CLIMATE CHALLENGESWhy This Summer Might Bring the Wildest Weather Yet
Summers keep getting hotter, and the consequences are impossible to miss: In the summer of 2023, the Northern Hemisphere experienced its hottest season in 2,000 years. Forecasts suggest that this year’s upcoming “danger season” has its own catastrophes in store. El Niño has been rough, but its departure could be even rougher.
Summers keep getting hotter, and the consequences are impossible to miss: In the summer of 2023, the Northern Hemisphere experienced its hottest season in 2,000 years. Canada’s deadliest wildfires on record bathed skylines in smoke from Minnesota to New York. In Texas and Arizona, hundreds of people lost their lives to heat, and in Vermont, flash floods caused damages equivalent to those from a hurricane.
Forecasts suggest that this year’s upcoming “danger season” has its own catastrophes in store. On May 23, scientists from the National Oceanic and Atmospheric Administration announced that the 2024 Atlantic hurricane season could be the most prolific yet. A week earlier, they released a seasonal map predicting blistering temperatures across almost the entire country.

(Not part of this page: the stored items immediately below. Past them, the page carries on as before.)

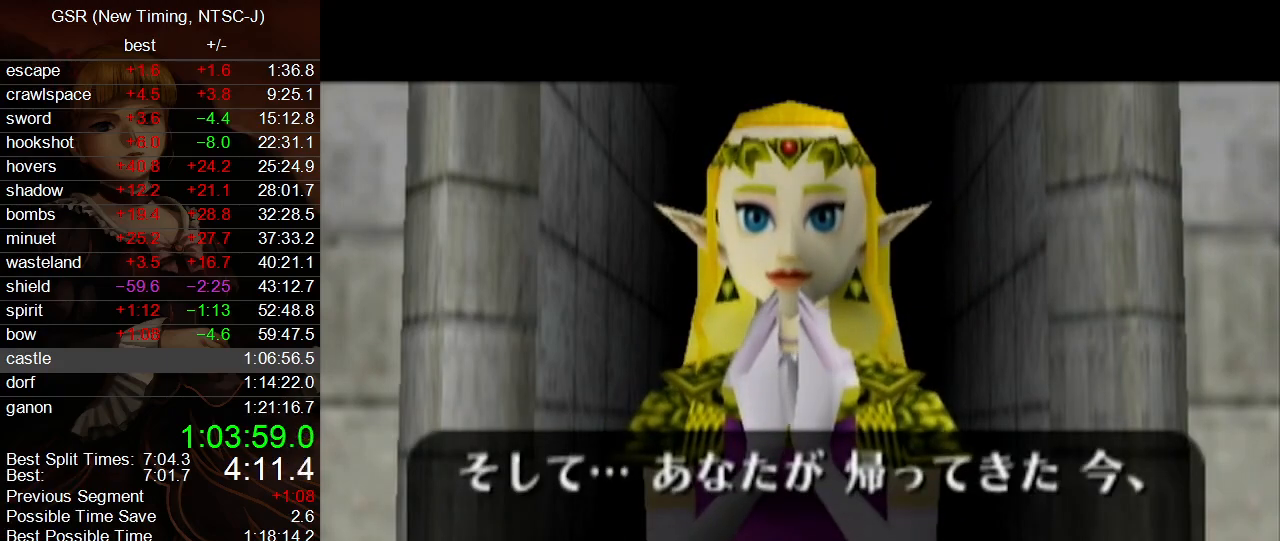
{"buttons": ["A"], "left_stick": "center", "right_stick": "center", "events": [[33, "A", "up"], [83, "A", "down"], [117, "B", "down"], [183, "B", "up"], [217, "A", "up"], [250, "A", "down"], [283, "B", "down"], [350, "B", "up"], [383, "A", "up"], [450, "A", "down"], [467, "B", "down"], [500, "B", "up"]]}
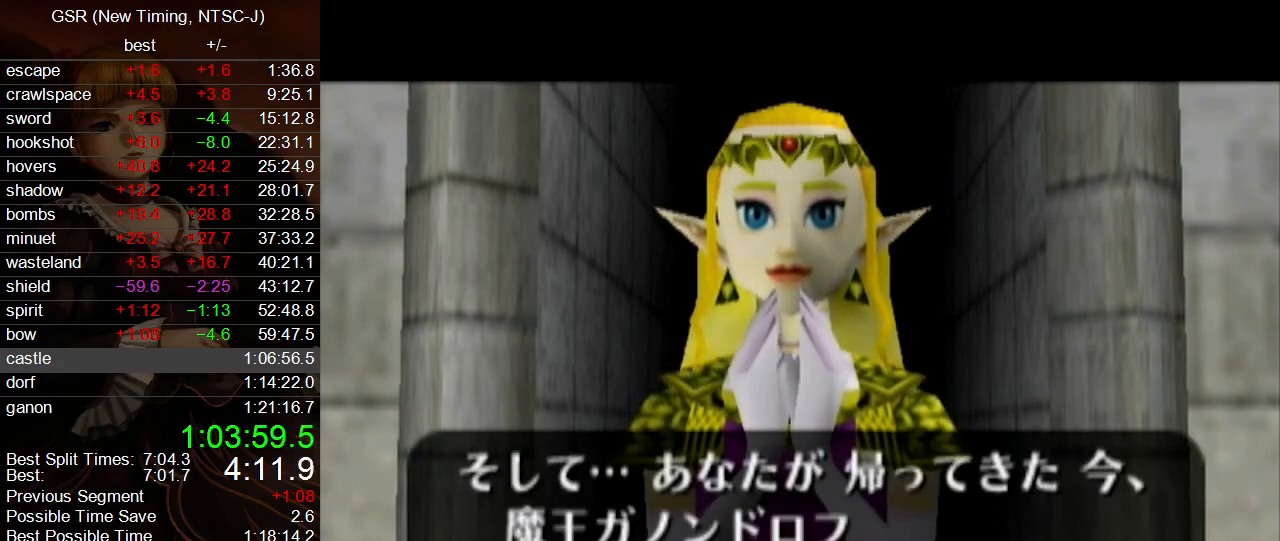
{"buttons": ["A"], "left_stick": "center", "right_stick": "center", "events": [[33, "A", "up"], [100, "A", "down"], [133, "B", "down"], [167, "B", "up"], [183, "A", "up"], [250, "A", "down"], [283, "B", "down"], [317, "B", "up"], [383, "A", "up"], [400, "A", "down"], [433, "B", "down"], [500, "B", "up"]]}
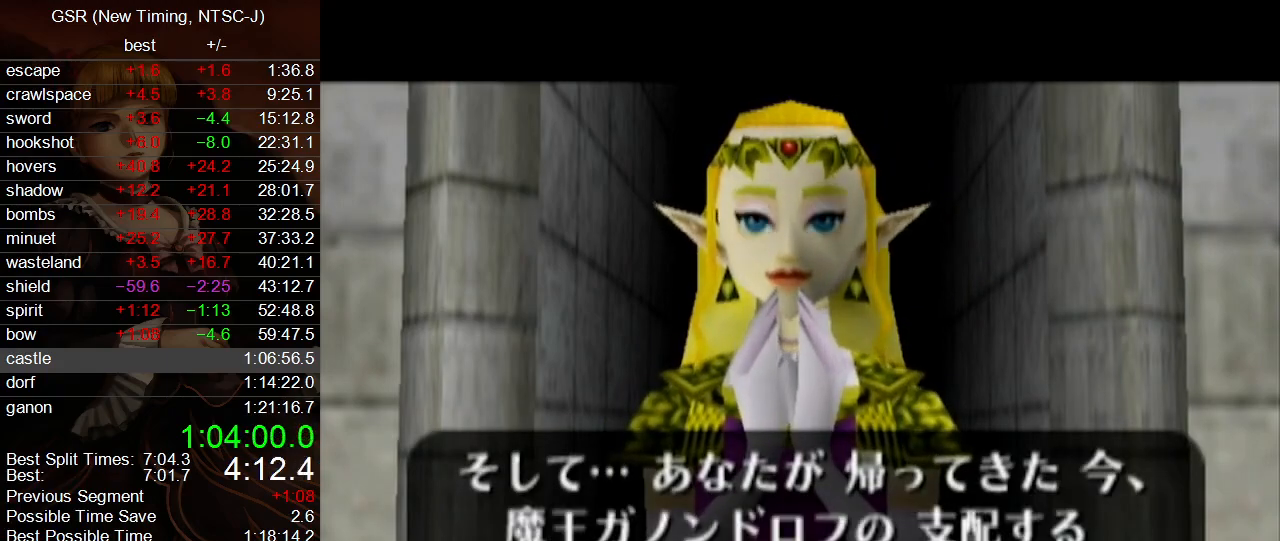
{"buttons": [], "left_stick": "center", "right_stick": "center", "events": [[33, "A", "up"], [67, "A", "down"], [100, "B", "down"], [167, "B", "up"], [183, "A", "up"], [217, "A", "down"], [283, "B", "down"], [317, "B", "up"], [350, "A", "up"], [383, "A", "down"], [433, "B", "down"], [467, "B", "up"], [500, "A", "up"]]}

One driving force behind these projections are the alternating Pacific Ocean climate patterns known as El Niño and La Niña, which can create huge shifts in temperature and precipitation across the North and South American continents. After almost a year of El Niño, La Niña is expected to take the reins sometime during the upcoming summer months. As climate change cooks the planet and the Pacific shifts between these two cyclical forces, experts say the conditions could be ripe for more extreme weather events.
“We’ve always had this pattern of El Niño, La Niña. Now it’s happening on top of a warmer world,” said Zeke Hausfather, a climate scientist at Berkeley Earth, an environmental data science nonprofit. “We need to be ready for the types of extremes that have not been tested in the past.”
During an El Niño, shifting trade winds allow a thick layer of warm surface water to form in the Pacific Ocean, which, in turn, transfers a huge amount of heat into the atmosphere. La Niña, the opposite cycle, brings back cooler ocean waters. But swinging between the two can also raise thermostats: Summers between the phases have higher-than-average temperatures. According to Hausfather, a single year of El Niño brings the same heat that roughly a decade of human-caused warming can permanently add to the planet. “I think it gives us a little sneak peek of what’s in store,” he said.